Dla Inghama funkcja Głos indywidualny to tylko jedno z wielu narzędzi, dzięki którym może dalej robić to, co kocha.
– Uważam, że mając coś tak cennego, coś niczym taonga, czyli skarb, trzeba zrobić wszystko, co możliwe, by tego nie stracić.
iPhone, na którym funkcja Mowa na żywo odczytuje tekst za pomocą głosu indywidualnego nagranego przez Tristrama Inghama.
W filmie „The Lost Voice” (Utracony głos) działacz na rzecz osób z niepełnosprawnościami Tristram Ingham używa nowych ułatwień dostępu Apple w zakresie mowy, w tym funkcji Mowa na żywo (na ilustracji), by za pomocą swojego głosu indywidualnego przeczytać na głos bajkę na dobranoc.

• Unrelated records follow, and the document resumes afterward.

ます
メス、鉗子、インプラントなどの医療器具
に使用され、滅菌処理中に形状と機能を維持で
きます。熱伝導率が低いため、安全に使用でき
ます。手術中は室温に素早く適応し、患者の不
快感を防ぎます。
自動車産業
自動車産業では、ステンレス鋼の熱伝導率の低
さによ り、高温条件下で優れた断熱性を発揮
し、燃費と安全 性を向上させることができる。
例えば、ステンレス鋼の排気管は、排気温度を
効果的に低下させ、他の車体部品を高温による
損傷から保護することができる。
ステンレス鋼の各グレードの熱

Do zawodowych osiągnięć Inghama należy między innymi autorstwo powszechnie stosowanej w epidemiologii koncepcji bańki covidowej. Ingham pierwszy zaproponował ją jako metodę ochrony osób z niepełnosprawnościami i obniżoną odpornością na początku pandemii. Ponadto Ingham jest prezesem krajowego organu przedstawicielskiego maoryskiej społeczności osób z niepełnosprawnościami, doradza Nowozelandzkiemu Ministerstwu Zdrowia, a przy tym jest starszym pracownikiem naukowym na Wellington’s Department of Medicine przy University of Otago.
Najważniejsze jest dla niego jednak zachowanie osobistych relacji z rodziną i przyjaciółmi bez względu na swoją zdolność do mówienia.
„Mam troje wnucząt”, wyjaśnia. „Uwielbiam czytać im bajki na dobranoc. Nocują u mnie dość często i kochają historie o morskich stworzeniach, tsunami i tym podobnych. Chcę mieć pewność, że w przyszłości nadal będę mógł je im opowiadać”.
„Nigdy nie wiadomo, co niesie los”, dodaje, „dlatego uważam, że mając coś tak cennego, coś niczym taonga, czyli skarb, trzeba zrobić wszystko, co możliwe, by tego nie stracić”.